Thursday, June 12, 2008

In Memoriam

Yesterday was the one-year anniversary of putting my dog Nimi to sleep. Here she is, enjoying a last car-ride:

http://www.geocities.com/wyrin/NimiRide.jpg

A year later, I still think this says it:

"I'm on the move
I'm gettin' on
I'm breakin' out
And it won't take long
Behind the wheel
Got a song
Pedal's down
And I'm gone ..." --- Cadillac Car (Dreamgirls)

Wednesday, June 11, 2008

The Mystery in a Mystery?

I just finished Glen Cook's "Sweet Silver Blues," which I've heard described as a (loosely) noir-style mystery in a fantasy setting. This is the way I want to take my own fantasy-mysteries - a period investigator in a fantastic setting, rather than the urban detective in a paranormal contemporary world that seems so popular - so I was particularly interested in this one. It certainly has some elements of a mystery story, and I did like the noir intrusions into a fairly standard fantasy setting, but it didn't strike me as a mystery for one reason: no fair play.

There was no way that a reader could have guessed what was going on before the detective, because most of the time, the background clues, hints and relevant world knowledge was provided only a few pages before the attached solution. I got the impression that I was somehow expected to intuit any number of possible fantastic elements ... or there was no play-along aspect to the mystery.

Since this is the first book, I would expect this to balance out in later novels. Undecided whether I'm going to try to pick up future volumes to see. I was curious to see what would happen, but I didn't feel invested in the characters, so I wasn't interested in their survival ... a loss of tension. I am very very picky about my character development, though, so odds I'm being overly harsh - high.

Tuesday, June 10, 2008

Laptop Woes

My laptop has - twice now - abruptly turned off and refused to reboot.
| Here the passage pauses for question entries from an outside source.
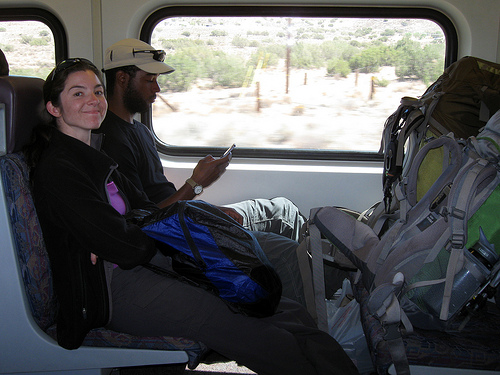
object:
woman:
[28, 57, 361, 374]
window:
[137, 2, 461, 164]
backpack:
[361, 140, 500, 331]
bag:
[131, 198, 281, 317]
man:
[102, 35, 307, 296]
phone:
[220, 144, 238, 159]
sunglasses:
[134, 46, 166, 62]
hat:
[100, 37, 177, 75]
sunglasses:
[52, 57, 98, 81]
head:
[40, 57, 109, 131]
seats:
[0, 77, 203, 371]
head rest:
[2, 75, 56, 153]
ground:
[0, 15, 453, 151]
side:
[1, 0, 499, 209]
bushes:
[319, 57, 355, 80]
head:
[101, 36, 162, 119]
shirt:
[33, 135, 165, 328]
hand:
[188, 148, 232, 192]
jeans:
[219, 197, 309, 291]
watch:
[184, 178, 204, 195]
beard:
[120, 83, 150, 114]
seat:
[354, 279, 499, 373]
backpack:
[410, 53, 497, 145]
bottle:
[423, 235, 500, 323]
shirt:
[98, 111, 185, 210]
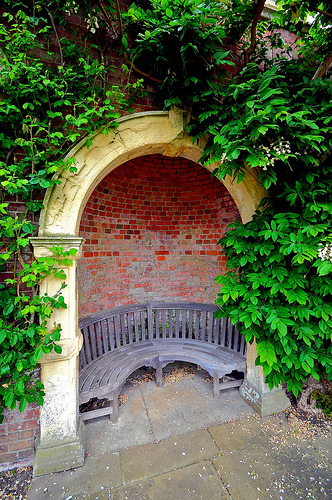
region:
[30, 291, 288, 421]
a bench shaped like a semi circle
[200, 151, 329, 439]
the leaves are green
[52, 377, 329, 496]
flower petals on the walkway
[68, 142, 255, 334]
a brick shelter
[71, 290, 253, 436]
the bench is gray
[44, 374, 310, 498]
the walkway is brown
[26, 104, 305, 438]
the entrance is yellow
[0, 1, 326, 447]
leaves surround the entrance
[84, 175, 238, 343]
the bricks are red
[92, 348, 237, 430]
leaves are under the bench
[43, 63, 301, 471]
old breaking archway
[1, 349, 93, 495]
discoloration at bottom of arch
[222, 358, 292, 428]
discoloration at bottom of arch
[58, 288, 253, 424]
wooden bench inside arch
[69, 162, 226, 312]
brick inside of arch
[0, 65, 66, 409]
green leaves at archway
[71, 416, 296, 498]
stone floor leading up to arch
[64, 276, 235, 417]
circular bench at arch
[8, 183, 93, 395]
white pillar of archway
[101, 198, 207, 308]
discolored stones at arch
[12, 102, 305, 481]
An alcove is pictured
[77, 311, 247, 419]
This is a bench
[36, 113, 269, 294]
An archway is here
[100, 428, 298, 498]
This area is paved with stone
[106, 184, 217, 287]
These are bricks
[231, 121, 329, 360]
Plants are growing here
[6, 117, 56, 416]
Vines are growing up the wall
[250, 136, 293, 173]
Flowers are blooming on the plant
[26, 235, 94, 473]
This is made of stone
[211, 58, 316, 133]
The leaves are green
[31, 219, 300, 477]
a unique sitting area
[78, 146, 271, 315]
a red brick wall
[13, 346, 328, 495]
an unkept seating area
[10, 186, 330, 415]
greenery around the bench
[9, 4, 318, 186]
green leaves over the seating area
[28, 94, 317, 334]
yellow arch over the seat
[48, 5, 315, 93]
brick wall behind the trees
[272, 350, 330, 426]
a root growing from the trees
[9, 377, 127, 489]
this part of the arch needs some paint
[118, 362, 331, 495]
this part of the area needs to be swept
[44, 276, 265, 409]
The bench is curved.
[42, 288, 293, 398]
The bench is metal.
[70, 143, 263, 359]
The wall is brick.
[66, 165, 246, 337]
The wall is red.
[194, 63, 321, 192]
The vines are green.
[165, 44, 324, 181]
The vines are leafy.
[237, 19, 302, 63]
Some leaves are orange.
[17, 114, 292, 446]
The archway is tan.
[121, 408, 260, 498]
The concrete slabs are on the ground.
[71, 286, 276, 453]
The bench is grey.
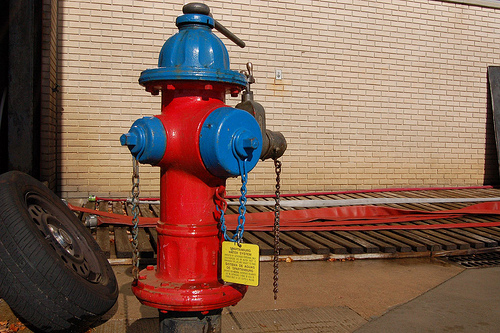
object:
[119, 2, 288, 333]
hydrant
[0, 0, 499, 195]
building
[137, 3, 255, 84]
top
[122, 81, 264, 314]
body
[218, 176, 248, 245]
chain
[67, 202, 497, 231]
hose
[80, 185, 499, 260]
pallet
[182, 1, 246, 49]
wrench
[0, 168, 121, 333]
tire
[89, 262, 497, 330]
sidewalk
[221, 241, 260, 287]
card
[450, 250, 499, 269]
grate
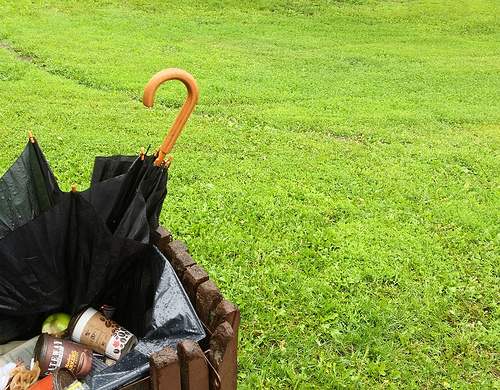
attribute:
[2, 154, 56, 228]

This usually happens after I've had it on for a number of hours, so I'm working on the theory the fan might have died. Going to see if it does it again, and then possibly take it to a repair place ... I really hope it's not very expensive to fix if so. I also keep procrastinating on getting the CD burner on my desktop fixed because the last time I had my desktop repaired, the Gateway people held it hostage for two months ...

Random work update --

Journal of the Dead - just a tiny bit shy of 72,000 words. Protag and her bodyguard are about to have a blow-up over his romantic interest in her.
Miss Understanding - full manuscript under review. Keep your fingers crossed.
A Dose of Aconite (short) - Challenge story for Fantasy-Writers.org. June is "Write a story from a/the villain's perspective." So my villain has just knocked out my heroine ...
Flow - about to post my synopsis on a private writers' group. I think.

Friday, June 06, 2008

48 Hour Film Project

So I decided to step out of my comfort zone - way, way out of my comfort zone - and attempt this:

http://www.48HourFilm.com

Essentially, teams in every host city get a randomly selected genre, character, line of dialogue, and I think maybe a prop. They then have 48 hours - from 7pm Friday evening to 7pm Sunday evening - to script, cast, shoot and edit a 4 -7 minute film. I've only dabbled in screenwriting, but obviously I'm intending on pretty much helping with the creation aspect and then stepping back ... though if there's a need for a crowd scene, I'll be happy to be involved.

My friend Amy (the flutist) and her husband are in charge of this group - Eikonoclast Films, responsible for the winning entry in Cincinnati last year, "ATM: A Time Machine." We were talking about it while I was in Connecticut last year for my cousin's wedding ... really wish I could have been there for the scifi entry.

I know a bit more about how it works now and I'm pretty excited. My main fear is that I'm going to sit there dumbly, because my track record with collaboration is spotty, but it's too fun not to try.

Monday, June 02, 2008

Review!

A brief view of A Time Two ... Volume 2, with one of my flash fiction stories (Retirement) in it:

http://www.coffeetimeromance.com/BookReviews/Atimetovolume2.html

I always get jumpingly nervous the moment I see there's a review up. This one is positive, if brief.